Beyond this, connecting caregivers remotely to seniors to provide efficient care outside of traditional care settings is crucial. During the pandemic, there was a marked increase in the use of telehealth and remote monitoring of vitals, medication management and daily health.
These technologies fill a major gap in healthcare delivery: care for patients once they’ve been discharged from hospital, or for seniors who need some level of care but don’t need to be in an aged care home. By caring for people effectively in their own homes, we can help reduce the burden on hospitals from readmissions and leverage the expertise of aged care organisations beyond the confines of the four walls of the facility.
A lot of care is in fact delivered by unpaid carers. How can they be better supported with tech?
The remote monitoring technology that professional caregivers have access to can, in turn, also provide information and support to unpaid caregivers. For example, helping ensure a loved one is taking their medication, or knowing when they might be experiencing a change in health that can put them at risk.
Human observation is inherently limited, no matter how often you see a loved one, and you can’t always rely on what a senior says about themselves. It’s very common that they downplay problems, because no one wants to be a burden or relinquish their independence.
Remote solutions that connect family to an older relative help increase safety and wellbeing for the senior and reduce the burden on caregivers. They also make possible care decisions based on facts. At some point, a senior may need to transition to an aged care setting, which is often a difficult family conversation. This is an area where we can offer support to unpaid caregivers – reassurance during what is typically a very stressful period for the people providing that care.
In Japan several large hospitals are deploying robot nurses. Is this a potential solution?
I think the best path for robotics in healthcare is to focus on the root problem. It’s about dealing with a limited number of caregivers for a population that’s rapidly aging. Robotic technologies offer solutions that support the human healthcare providers with the information they need to make better and faster decisions about care. It’s about convergence and use of technology rather than a specific solution such as a robotic nurse.

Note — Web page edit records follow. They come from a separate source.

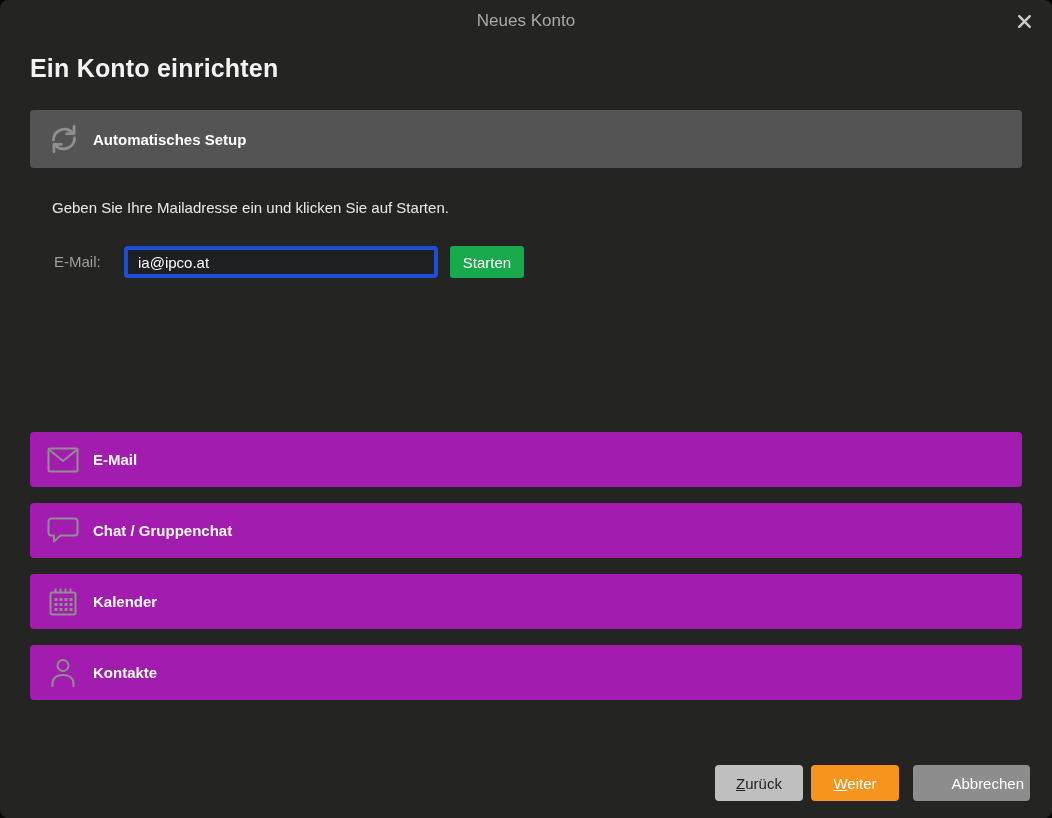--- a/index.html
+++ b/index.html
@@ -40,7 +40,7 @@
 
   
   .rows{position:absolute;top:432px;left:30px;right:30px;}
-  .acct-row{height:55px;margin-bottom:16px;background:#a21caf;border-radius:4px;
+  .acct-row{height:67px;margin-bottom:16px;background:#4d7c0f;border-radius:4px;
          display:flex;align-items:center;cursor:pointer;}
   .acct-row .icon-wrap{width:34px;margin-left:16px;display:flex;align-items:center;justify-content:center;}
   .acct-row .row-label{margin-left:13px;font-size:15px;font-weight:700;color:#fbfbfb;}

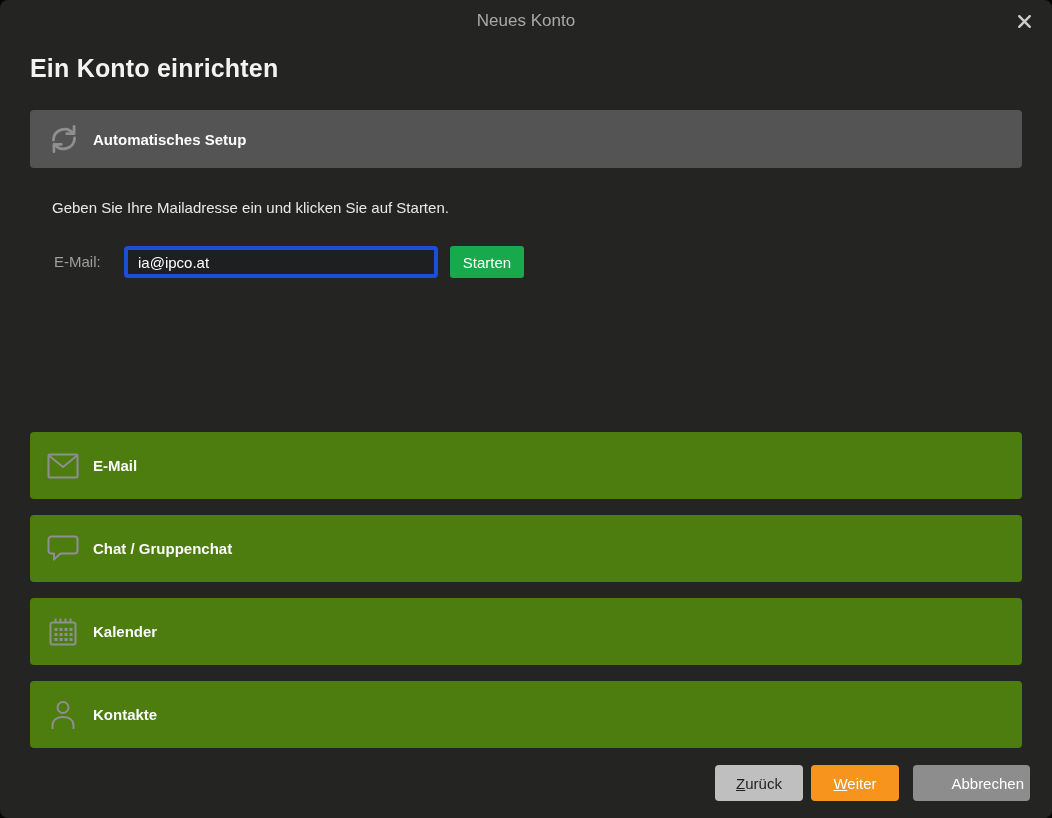--- a/index.html
+++ b/index.html
@@ -50,7 +50,7 @@
   .footer button{height:36px;border:none;border-radius:4px;font-size:15px;cursor:pointer;}
   .btn-back{width:88px;background:#bfbfbf;color:#1f1f1f;margin-right:8px;}
   .btn-next{width:88px;background:#f7941e;color:#fff;margin-right:14px;}
-  .btn-cancel{width:117px;background:#8d8d8d;color:#fff;text-align:right;}
+  .btn-cancel{width:92px;background:#8d8d8d;color:#fff;}
   .ak{text-decoration:underline;}
 
   svg{display:block;}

This technology could be in the form of AI and machine learning or a robotic agent for routine administrative tasks. Removing low-value activities that distract caregivers from giving care is a key focus when it comes to robotics in healthcare. This automation can free up time for caregivers to spend more time with patients while optimising workflows.
Robots in this sense don’t replace humans. They are leveraged for what they do well – repetitive routines done with speed and precision – while humans are given the time and space to deliver what ultimately we all want: human-centered care.